Primo. Nella somma totale dei 750 miliardi stanziati è stata cambiata la proporzione tra sussidi a fondo perduto e prestiti. 390 MLD per i primi, 360 MLD per i secondi. Questo significa che il concetto di Debito Comune, ossia comune a tutta l’Unione Europea per rilanciarne l’intera economia, è accolto solo a metà. E queste due metà – una positiva l’altra negativa – rappresentano un altro duplicarsi croce. L’Italia, ad esempio, riceve più dei 173 MLD inizialmente previsti, ossia gliene arrivano 209 MLD. Di questi, però, solo 81,4 sono sussidi a fiondo perduto, mentre 127,4 sono prestiti, seppure a tasso prossimo allo zero e da restituire nel 2028. Lo stanziamento, inoltre, è per un solo anno, il 2021. Secondo il Parlamento è poi grave che per avere questi soldi si debba aspettare appunto l’anno prossimo, e non si preveda nessuno strumento di esborso immediato, tipo gli eurobond.

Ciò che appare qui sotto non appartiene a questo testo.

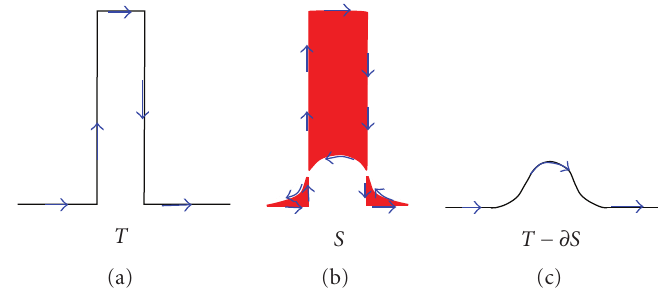
Figure A.2. Example flat norm decomposition. T is the 1-current we are computing the flat norm of, and S gives the optimal decomposition into S and T − ∂S . Finally, the flat norm is simply M ( S )+ M ( T − ∂S ) = length of the right-most curve and area of the red region.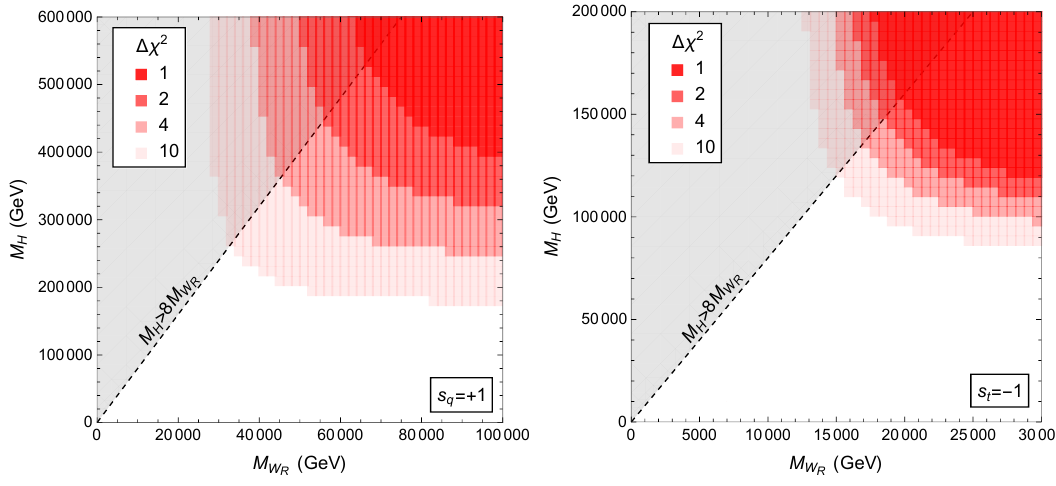
- M plane, after H R = +1 and t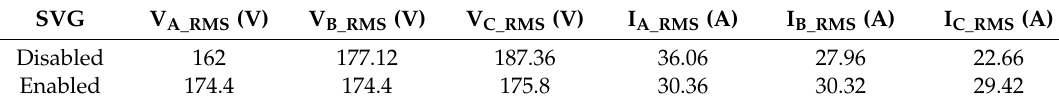
Figure 7. Three-phase voltages and currents measured at breaker B1, B2, and B3 with unbalanced loads. Table 6. Three-phase voltages and currents measured at breaker B3 with unbalanced loads.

Secondo. Si ridimensiona anche la cifra dedicata alla ricerca e allo sviluppo di tecnologie ed economie green, per la salvaguardia del clima e dell’ambiente. Da 13,5 a 5 MLD per la ricerca, da 30,3 a 5,6 MLD per il green. Ma i tagli si abbattono su molti altri punti cruciali. I principali sono: sanità, agricoltura, decarbonizzazione, coesione territoriale, cooperazione internazionale. Alla ricapitalizzazione e solvibilità delle aziende stroncate dalla pandemia sono stati cassati completamente i 26 MLD previsti. Il Parlamento Europeo, sempre sul lato economico, chiede poi il blocco dei cosiddetti rebates, ossia gli sconti sui contributi da versare per gli Stati che attingono meno dai fondi Ue, questo sempre in relazione al concetto di debito comune.

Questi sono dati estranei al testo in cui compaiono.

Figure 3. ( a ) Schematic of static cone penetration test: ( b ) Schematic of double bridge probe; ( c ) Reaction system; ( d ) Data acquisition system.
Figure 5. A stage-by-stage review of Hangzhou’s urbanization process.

Terzo. Per il Parlamento Europeo è inaccettabile che non sia stato minimamente affrontato il tema dell’immigrazione e la gestione delle frontiere. C’è poi il grave compromesso al ribasso sulla scottante questione della negazione dello Stato di Diritto in Stati quali Ungheria, Polonia, Repubblica Ceca, già condannati dalla Corte Europea. La preoccupazione diventa massima se pensiamo che la Polonia si si appresta a disdire la Convenzione sulla prevenzione e la lotta alla violenza contro le donne e la violenza domestica.

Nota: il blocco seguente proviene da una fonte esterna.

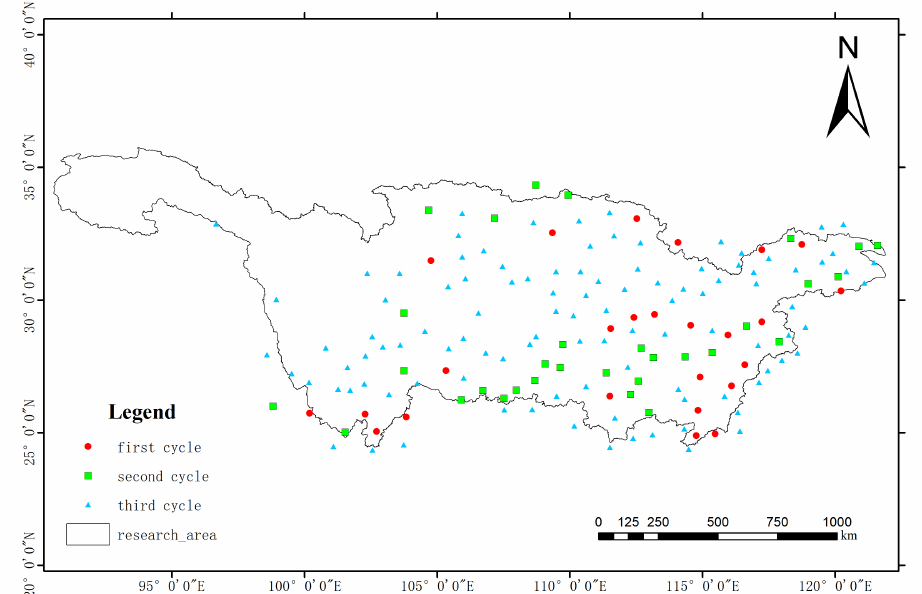
Figure 8. Distribution of stations corresponding to evaporation data meeting the first, second and third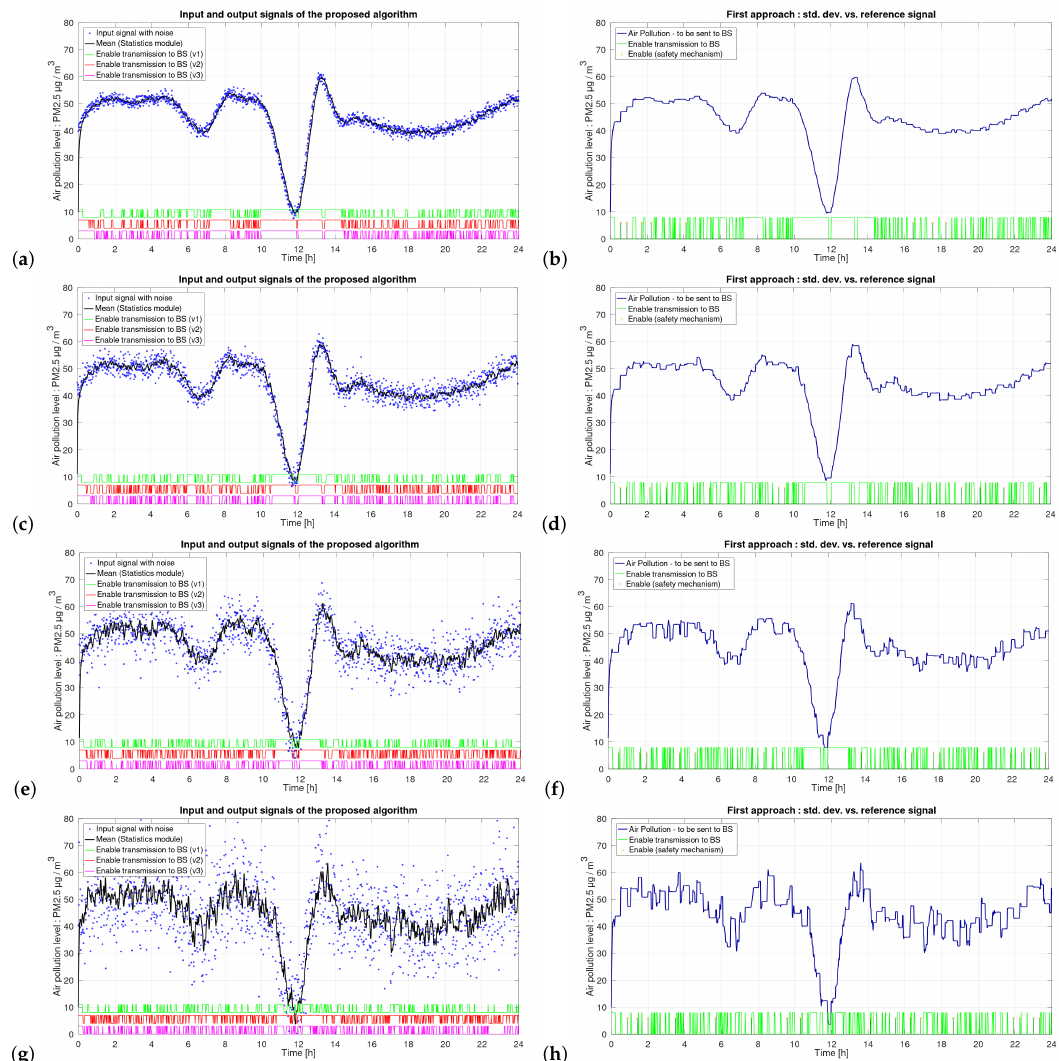
Figure 9. Simulation results for Approach 1, for different maximum values of the noise level and the values of K and N lpf2 of 4. ( a ) Input, mean, and EN signals for noise amplitude of c. 6 PM2.5 µ g/m 3 (10 %); ( b ) Sensor output signal sent to BS; ( c ) Input, mean, and EN signals for noise amplitude of c. 12 PM2.5 µ g/m 3 (20 %); ( d ) Sensor output signal sent to BS; ( e ) Input, mean, and EN signals for noise amplitude of c. 24 PM2.5 µ g/m 3 (40 %); ( f ) Sensor output signal sent to BS; ( g ) Input, mean, and EN signals for noise amplitude of c. 48 PM2.5 µ g/m 3 (80 %); ( h ) Sensor output signal sent to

Se il Parlamento Europeo, alla fine, dovesse bocciare l’accordo raggiunto dal Consiglio Europeo, e chiedere che esso torni a riunirsi per apportare le modifiche proposte, chi schioderà per primo il proprio braccio dalla croce?
Soprattutto, però, la croce più lacerante è quella sulla transizione di civiltà. Richiusasi egoisticamente in sé stessa l’America, l’altra sponda dell’Occidente, cade sull’origine, ossia sull’Europa, la responsabilità dell’impervio cammino di transizione. Quello proposto dalla Commissione Europea, presieduta da Ursula von Der Leyen, si chiamava, infatti, Next Generation Eu, Recovery Fund. Il concetto-orizzonte di “Next Generation” ne esce molto ridimensionato, ma non del tutto oscurato. Sapranno le istituzioni comunitarie, ossia quelle oltre le accartocciate singolarità statali, uscire dalla croce interiore verso un nuovo orizzonte?